Ian Page, the Santa Monica police officer and former British bobby who is fighting deportation to his native land, has won another victory in his battle with immigration officals.
Page's lawyer, David Ross, said the U. S. attorney general's office has ordered immigration officials to stop all deportation proceedings against Page and his family until his case has been reviewed by the Board of Immigration Appeals.
A Justice Department spokesman confirmed that the order was issued on Friday.
Page, who was sworn in as a Santa Monica policeman in 1981, had been ordered to leave the country by last Sunday.
Before Sunday's deadline, Page was under orders to leave by June 6. But an immigration judge gave him an additional nine days, which Ross said at the time would allow him to file various legal appeals to delay Page's deportation.
With the Justice Department order, "we are not under pressure," Ross said.

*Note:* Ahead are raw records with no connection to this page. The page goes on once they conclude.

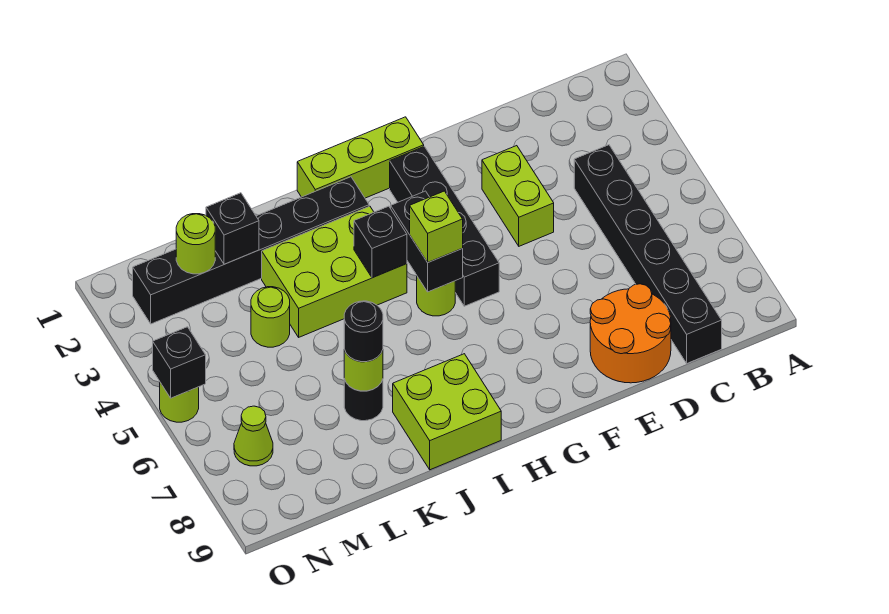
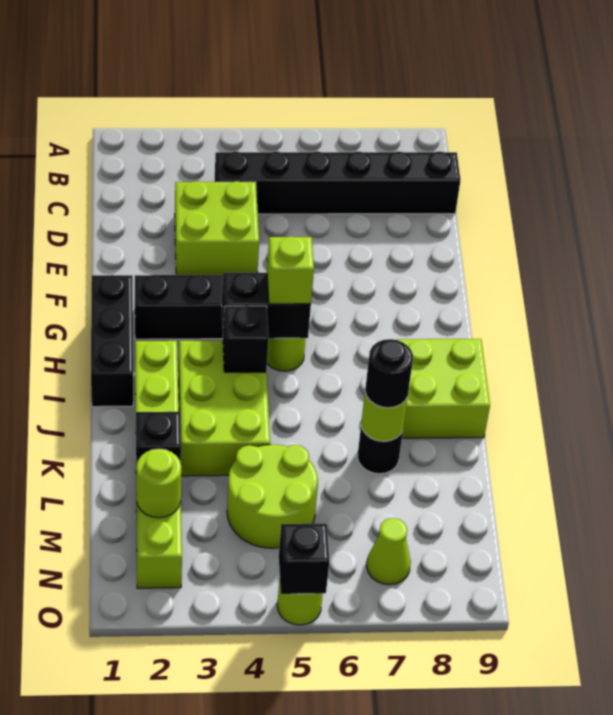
orange round brick D8:E9 level 1 -> none
lime brick E3:E4 level 1 -> lime brick D3:E4 level 1
lime brick G1:I1 level 1 -> black brick G1:I1 level 1
black brick I2:N2 level 1 -> lime brick I2:N2 level 1
lime round brick L4 level 1 -> lime round brick L4:M5 level 1

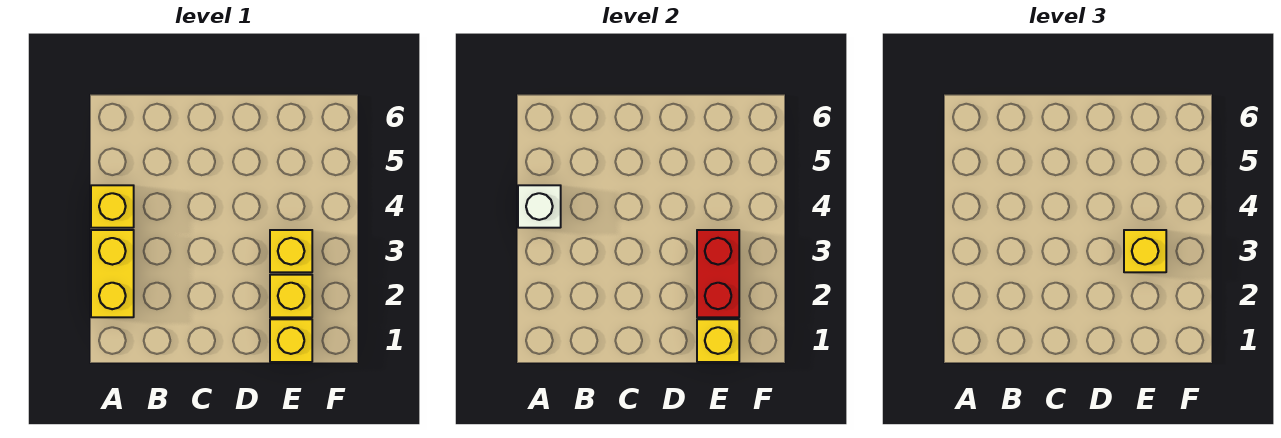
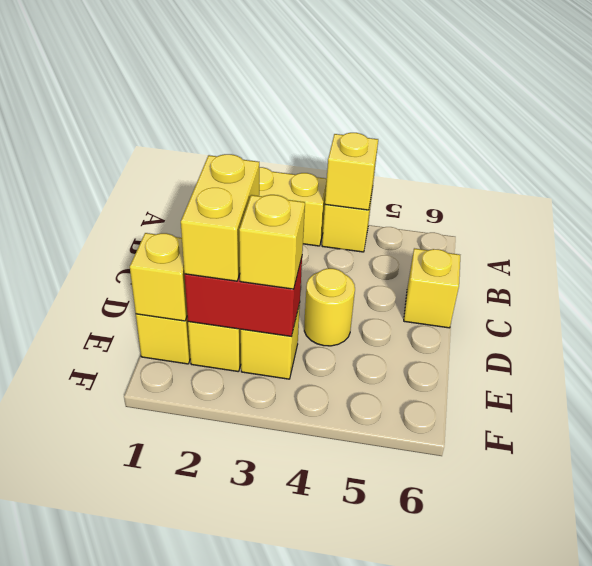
white brick A4 level 2 -> yellow brick A4 level 2
none -> yellow brick C6 level 1
none -> yellow brick D2:E2 level 3
none -> yellow round brick D4 level 1

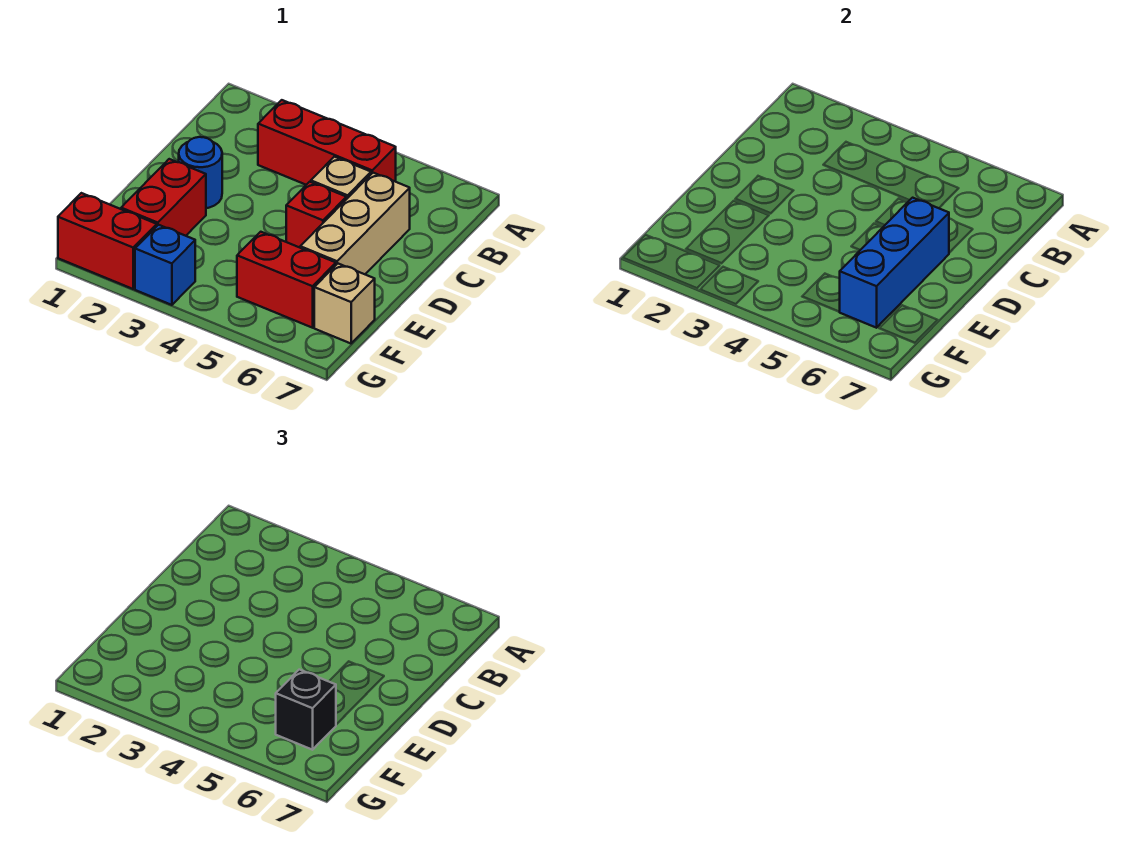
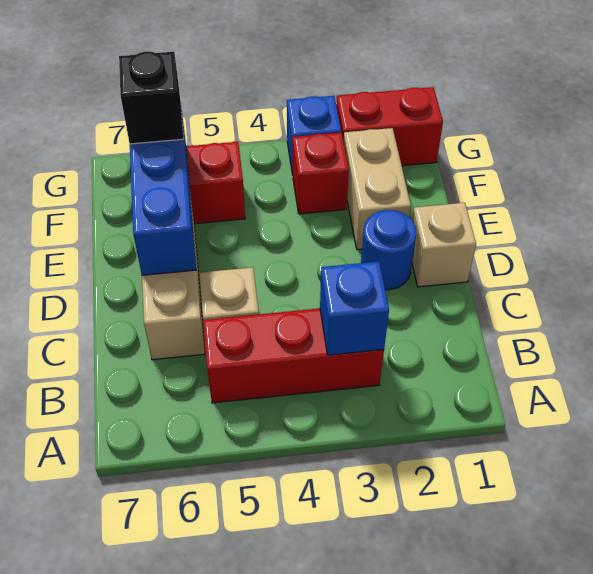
none -> blue brick B3 level 2
red brick D5 level 1 -> red brick F3 level 1
red brick E2:F2 level 1 -> tan brick E2:F2 level 1
tan brick F7 level 1 -> tan brick D1 level 1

Page came to the United States on a student visa in 1980 and enrolled in the Rio Hondo Police Academy. In 1981 he was hired by the Santa Monica Police Department, which promised Page it would handle all the paper work necessary for him to obtain a permanent residency visa and legally stay in this country.
But because of an error in the city's application, Page will have to wait until at least July, 1987, to receive his permanent visa. In the meantime, immigration officials contend that he overstayed his student visa and must leave the country.
Ross said the Board of Immigration Appeals review of Page's motion to reopen his case could take from one to six months. If the board rejects the motion, Ross said he is prepared to bring Page's case before the U.S. 9th Circuit Court of Appeals. It could be more than two years before the federal appeals court issues a ruling, and by then Page should have his visa, Ross said.